Nunca hubo mucho que decir acerca de Lance Armstrong aparte de que ganó siete Tours con tres cojones. Caía gordo a todo el mundo, era prepotente, antipático y, para colmo, amigo de Bush. Tenía la pedalada infalible de Robocop y la sonrisa rígida de un cadáver bronceado en el podio: un americano en París, sin música y sin flores.
Ni siquiera provocaba compasión el hecho de que hubiese logrado vencer un cáncer de testículos, más bien lo contrario, ya que antes de la enfermedad siempre fue un corredor del montón y emergió de la quimioterapia convertido en Aquiles. Era el tipo listo, demasiado listo, tanto que se pasó. La verdad es que nunca nos lo creímos del todo, un poco como a aquel paisano a quien le usurpó el apellido y que fue el primer turista en la luna. Aún quedan escépticos de Neil Armstrong, astrónomos de taberna que siguen refunfuñando a pesar de que la bandera está ahí, clavada en medio del queso, tiesa desde hace décadas, visible desde ciertos telescopios. Pero a Lance le acaban de desguazar la bici hasta los tornillos.

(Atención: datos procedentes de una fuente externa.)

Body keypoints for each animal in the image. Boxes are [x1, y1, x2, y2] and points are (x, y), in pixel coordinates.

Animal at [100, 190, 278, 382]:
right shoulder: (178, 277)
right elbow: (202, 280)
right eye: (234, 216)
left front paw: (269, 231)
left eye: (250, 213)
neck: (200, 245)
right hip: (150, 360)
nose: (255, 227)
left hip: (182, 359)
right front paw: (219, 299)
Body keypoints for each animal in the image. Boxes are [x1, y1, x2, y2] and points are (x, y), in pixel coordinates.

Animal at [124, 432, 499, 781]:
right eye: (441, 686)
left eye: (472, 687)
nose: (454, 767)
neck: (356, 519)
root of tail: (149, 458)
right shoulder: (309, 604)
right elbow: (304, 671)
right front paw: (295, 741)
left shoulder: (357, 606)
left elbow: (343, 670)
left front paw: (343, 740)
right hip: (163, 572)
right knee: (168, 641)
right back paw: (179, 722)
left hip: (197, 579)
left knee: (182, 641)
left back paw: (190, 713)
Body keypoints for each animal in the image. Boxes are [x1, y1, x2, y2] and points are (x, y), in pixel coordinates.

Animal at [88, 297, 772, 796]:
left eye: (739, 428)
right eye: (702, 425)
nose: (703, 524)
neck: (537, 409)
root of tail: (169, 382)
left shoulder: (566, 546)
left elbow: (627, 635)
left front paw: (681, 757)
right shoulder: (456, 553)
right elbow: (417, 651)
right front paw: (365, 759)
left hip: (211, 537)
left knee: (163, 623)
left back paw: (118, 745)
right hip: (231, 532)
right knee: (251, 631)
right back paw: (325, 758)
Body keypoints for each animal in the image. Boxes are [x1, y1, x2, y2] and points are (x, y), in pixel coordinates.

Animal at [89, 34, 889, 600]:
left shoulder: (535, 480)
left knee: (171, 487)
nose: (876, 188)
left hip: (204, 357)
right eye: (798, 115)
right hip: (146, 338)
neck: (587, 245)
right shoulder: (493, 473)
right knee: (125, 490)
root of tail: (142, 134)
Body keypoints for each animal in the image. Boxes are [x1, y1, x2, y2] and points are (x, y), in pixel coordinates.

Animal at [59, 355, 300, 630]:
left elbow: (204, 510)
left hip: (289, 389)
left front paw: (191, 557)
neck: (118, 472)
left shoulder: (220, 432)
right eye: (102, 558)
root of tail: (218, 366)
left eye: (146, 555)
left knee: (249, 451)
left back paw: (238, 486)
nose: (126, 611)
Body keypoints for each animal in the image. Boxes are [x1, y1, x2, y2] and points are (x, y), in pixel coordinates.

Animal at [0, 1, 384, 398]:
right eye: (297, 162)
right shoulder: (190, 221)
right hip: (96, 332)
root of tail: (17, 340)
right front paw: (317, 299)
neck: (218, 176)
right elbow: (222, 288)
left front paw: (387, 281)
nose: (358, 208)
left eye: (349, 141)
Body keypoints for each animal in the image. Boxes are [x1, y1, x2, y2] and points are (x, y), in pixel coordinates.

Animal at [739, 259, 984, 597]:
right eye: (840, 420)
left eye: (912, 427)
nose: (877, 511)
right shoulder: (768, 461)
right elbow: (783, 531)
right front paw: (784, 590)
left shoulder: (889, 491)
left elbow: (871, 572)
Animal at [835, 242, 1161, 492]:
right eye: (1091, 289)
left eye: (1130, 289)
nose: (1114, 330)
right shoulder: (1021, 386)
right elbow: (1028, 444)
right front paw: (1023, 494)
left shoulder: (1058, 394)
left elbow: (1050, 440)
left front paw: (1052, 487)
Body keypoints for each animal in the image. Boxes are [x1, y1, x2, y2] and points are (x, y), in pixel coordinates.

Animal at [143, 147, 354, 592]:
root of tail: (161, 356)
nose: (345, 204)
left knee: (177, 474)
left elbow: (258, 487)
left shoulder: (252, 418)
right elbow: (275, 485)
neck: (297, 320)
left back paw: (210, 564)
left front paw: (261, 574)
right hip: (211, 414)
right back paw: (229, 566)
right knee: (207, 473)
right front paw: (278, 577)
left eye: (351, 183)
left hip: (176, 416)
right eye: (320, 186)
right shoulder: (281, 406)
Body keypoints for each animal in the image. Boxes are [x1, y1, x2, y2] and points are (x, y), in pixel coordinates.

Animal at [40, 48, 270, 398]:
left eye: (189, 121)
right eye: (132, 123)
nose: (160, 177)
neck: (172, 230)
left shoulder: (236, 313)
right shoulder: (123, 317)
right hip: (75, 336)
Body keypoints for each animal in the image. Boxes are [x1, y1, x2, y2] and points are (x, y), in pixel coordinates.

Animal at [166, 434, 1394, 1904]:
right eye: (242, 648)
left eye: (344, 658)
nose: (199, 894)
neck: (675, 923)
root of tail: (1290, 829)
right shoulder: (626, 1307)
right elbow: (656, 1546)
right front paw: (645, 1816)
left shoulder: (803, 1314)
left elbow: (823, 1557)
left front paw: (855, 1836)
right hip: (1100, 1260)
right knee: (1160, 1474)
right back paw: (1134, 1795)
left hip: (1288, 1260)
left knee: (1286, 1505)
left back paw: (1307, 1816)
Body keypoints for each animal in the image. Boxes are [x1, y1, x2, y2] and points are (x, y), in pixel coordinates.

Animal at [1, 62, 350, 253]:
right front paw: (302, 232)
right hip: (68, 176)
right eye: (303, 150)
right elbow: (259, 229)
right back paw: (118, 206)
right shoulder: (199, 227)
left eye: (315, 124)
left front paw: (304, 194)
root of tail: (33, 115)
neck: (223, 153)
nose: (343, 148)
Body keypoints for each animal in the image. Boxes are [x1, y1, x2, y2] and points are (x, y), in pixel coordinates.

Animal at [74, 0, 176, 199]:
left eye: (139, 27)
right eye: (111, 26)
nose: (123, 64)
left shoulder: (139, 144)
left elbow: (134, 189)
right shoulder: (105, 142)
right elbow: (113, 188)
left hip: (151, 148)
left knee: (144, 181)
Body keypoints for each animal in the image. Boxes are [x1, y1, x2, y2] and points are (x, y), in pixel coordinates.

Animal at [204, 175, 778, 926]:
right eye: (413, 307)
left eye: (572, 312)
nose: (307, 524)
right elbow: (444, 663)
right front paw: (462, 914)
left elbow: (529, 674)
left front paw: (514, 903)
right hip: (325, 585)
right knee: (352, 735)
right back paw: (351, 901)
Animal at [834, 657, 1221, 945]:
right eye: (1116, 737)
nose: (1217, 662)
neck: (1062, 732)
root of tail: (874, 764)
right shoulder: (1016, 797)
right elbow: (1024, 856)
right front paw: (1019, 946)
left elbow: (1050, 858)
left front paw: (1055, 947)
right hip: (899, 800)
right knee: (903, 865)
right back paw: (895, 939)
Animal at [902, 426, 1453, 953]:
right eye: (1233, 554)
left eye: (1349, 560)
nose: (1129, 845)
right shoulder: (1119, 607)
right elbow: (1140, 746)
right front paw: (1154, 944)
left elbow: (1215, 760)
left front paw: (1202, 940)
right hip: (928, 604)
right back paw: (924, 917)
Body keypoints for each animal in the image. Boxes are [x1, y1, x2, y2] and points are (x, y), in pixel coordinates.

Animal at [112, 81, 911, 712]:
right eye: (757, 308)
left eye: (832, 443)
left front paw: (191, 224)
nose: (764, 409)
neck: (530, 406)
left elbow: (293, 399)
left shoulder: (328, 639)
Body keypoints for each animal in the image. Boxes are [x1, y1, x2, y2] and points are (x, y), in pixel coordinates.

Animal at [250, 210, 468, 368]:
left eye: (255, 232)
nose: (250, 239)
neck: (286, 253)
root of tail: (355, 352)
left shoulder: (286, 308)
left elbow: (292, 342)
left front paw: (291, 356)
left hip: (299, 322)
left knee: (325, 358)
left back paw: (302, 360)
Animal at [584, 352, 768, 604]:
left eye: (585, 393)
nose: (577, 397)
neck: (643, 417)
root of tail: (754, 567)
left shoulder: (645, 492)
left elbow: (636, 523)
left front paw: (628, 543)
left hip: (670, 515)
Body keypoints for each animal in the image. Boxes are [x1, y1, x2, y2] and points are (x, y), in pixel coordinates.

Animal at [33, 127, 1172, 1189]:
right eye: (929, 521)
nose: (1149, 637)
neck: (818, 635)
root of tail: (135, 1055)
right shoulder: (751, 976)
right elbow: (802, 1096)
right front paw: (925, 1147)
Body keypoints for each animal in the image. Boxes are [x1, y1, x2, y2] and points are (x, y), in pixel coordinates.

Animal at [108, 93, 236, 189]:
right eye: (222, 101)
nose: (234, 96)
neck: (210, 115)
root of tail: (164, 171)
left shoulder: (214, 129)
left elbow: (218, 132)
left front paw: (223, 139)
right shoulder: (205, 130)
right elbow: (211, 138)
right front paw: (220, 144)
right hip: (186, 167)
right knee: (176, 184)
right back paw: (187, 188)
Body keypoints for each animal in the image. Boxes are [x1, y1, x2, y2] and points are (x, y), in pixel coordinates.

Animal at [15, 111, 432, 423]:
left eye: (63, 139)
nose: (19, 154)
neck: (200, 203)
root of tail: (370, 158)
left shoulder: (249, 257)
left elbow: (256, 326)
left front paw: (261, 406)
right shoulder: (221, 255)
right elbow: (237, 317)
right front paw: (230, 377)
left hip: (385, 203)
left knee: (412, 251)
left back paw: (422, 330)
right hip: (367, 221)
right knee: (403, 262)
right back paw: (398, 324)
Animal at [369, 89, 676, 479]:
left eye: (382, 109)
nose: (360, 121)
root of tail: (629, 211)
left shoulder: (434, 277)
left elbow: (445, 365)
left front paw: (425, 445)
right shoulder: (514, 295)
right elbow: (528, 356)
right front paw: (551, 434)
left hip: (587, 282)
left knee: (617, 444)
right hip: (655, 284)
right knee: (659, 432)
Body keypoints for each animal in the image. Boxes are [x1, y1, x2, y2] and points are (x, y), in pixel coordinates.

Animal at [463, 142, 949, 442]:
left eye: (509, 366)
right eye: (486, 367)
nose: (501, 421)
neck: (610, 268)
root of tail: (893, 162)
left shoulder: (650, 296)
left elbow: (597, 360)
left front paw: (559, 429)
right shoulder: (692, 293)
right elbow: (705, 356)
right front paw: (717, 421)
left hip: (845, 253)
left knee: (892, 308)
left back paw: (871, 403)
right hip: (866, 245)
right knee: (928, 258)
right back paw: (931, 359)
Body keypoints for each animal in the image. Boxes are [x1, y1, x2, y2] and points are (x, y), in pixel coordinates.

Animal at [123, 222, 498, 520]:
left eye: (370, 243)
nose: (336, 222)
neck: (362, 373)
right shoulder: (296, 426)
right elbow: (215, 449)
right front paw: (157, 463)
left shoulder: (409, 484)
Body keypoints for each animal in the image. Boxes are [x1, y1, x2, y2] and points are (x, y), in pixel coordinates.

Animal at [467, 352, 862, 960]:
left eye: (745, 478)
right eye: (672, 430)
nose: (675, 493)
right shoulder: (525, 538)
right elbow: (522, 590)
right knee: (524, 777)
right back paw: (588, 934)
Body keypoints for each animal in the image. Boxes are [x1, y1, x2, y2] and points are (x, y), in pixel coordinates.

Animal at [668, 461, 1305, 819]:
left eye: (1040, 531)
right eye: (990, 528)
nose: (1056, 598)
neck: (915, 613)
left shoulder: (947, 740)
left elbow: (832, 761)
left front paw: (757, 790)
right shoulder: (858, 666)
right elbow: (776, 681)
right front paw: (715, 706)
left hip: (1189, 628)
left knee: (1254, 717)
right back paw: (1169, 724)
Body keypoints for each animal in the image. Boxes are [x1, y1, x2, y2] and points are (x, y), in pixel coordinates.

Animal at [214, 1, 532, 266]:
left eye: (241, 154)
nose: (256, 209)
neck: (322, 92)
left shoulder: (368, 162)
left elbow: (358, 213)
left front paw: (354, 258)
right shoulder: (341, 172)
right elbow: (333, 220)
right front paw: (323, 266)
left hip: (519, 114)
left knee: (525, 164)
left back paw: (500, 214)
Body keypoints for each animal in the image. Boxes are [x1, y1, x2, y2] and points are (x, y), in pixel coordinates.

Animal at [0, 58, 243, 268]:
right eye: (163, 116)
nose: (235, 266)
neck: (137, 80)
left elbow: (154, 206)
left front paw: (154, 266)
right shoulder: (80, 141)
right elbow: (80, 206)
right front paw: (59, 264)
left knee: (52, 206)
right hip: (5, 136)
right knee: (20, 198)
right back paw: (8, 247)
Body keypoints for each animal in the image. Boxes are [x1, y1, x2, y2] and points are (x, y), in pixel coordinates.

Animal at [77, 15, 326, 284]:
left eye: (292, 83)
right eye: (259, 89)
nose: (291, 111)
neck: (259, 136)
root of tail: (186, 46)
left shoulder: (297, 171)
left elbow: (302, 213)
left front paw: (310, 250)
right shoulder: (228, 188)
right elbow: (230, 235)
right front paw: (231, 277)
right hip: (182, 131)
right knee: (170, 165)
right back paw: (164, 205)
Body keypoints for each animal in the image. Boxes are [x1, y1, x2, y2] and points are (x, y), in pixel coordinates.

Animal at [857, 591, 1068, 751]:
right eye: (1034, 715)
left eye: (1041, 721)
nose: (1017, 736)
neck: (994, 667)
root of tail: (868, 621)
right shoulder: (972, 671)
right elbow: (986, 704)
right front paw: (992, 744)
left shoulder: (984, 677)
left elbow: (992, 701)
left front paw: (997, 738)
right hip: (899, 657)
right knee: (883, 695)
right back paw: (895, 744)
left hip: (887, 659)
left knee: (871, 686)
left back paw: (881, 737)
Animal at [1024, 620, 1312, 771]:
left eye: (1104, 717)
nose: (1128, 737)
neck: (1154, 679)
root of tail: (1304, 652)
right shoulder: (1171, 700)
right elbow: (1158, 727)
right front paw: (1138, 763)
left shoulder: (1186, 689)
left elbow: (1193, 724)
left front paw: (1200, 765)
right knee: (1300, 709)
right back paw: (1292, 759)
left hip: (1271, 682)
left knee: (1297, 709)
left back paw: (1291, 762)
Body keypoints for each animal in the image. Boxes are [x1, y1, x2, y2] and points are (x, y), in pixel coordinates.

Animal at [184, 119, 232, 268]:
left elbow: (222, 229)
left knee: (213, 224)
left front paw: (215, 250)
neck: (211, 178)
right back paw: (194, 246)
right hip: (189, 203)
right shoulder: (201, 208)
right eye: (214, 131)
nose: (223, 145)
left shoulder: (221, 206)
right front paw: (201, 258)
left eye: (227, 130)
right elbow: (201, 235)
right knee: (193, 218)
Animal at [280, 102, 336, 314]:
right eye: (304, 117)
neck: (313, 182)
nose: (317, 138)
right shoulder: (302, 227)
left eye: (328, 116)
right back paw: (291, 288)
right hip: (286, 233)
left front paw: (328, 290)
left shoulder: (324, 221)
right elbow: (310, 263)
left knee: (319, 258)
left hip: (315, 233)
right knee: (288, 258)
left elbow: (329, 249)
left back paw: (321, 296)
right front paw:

Precisamente ahora, cuando todos se echan sobre él para hacer no leña sino astillas, es cuando Lance Armstrong se ha transformado en un personaje atractivo, una novela escrita de madrugada, entre pinchazos de sustancias prohibidas, como las mejores páginas de Burroughs, como si a Faulkner le quitaran el Nobel de Literatura con efectos retroactivos porque escribía dopado de alcohol.
Lástima que el ciclismo no sea un arte en lugar de un deporte porque entonces Armstrong tendría el aura de un antihéroe en una saga estadounidense, el hombre que tocó la luna siete veces y al que de golpe le quitan lo rodado. Tiene que ser muy duro pasar de la gloria al fango en un solo titular, arrebatarle a Ben Johnson el sambenito del mayor fraude de la historia del deporte y, sobre todo, ver a los niños enfermos que antes te pedían autógrafos tachar tu nombre estampado en su ejemplar del libro y poner debajo "tramposo", en letras bien gordas.
Sin embargo, sospecho que en el final de esta novela late también una veta de alivio, de comprobar que al fin se destapan todos los secretos; de otra manera no se explica esa temeridad suicida de seguir galopando el asfalto, apostando al límite, como si en realidad Armstrong necesitara que lo desenmascarasen de una vez por todas. En su personaje hay algo del gran Gatsby, que también ocultaba un pasado bien turbio, salvo que este batacazo sobre ruedas ha anulado para siempre aquella célebre sentencia de Fitzgerald de que en las tragedias americanas no hay segundos actos. En la de Armstrong incluso esperamos un epílogo.